Rewrite the lines of text in the material as a numbered list, skipping any blank lines. Leave the pictures out of the answer.
═══ Data extract ═══
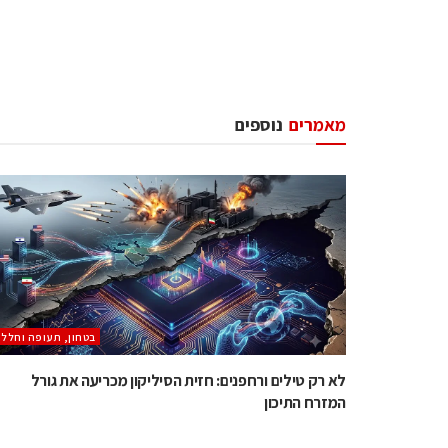
מאמרים
נוספים
בטחון, תעופה וחלל
לא רק טילים ורחפנים: חזית הסיליקון מכריעה את גורל
המזרח התיכון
═══
Output of the task:
1. מאמרים
2. נוספים
3. בטחון, תעופה וחלל
4. לא רק טילים ורחפנים: חזית הסיליקון מכריעה את גורל
5. המזרח התיכון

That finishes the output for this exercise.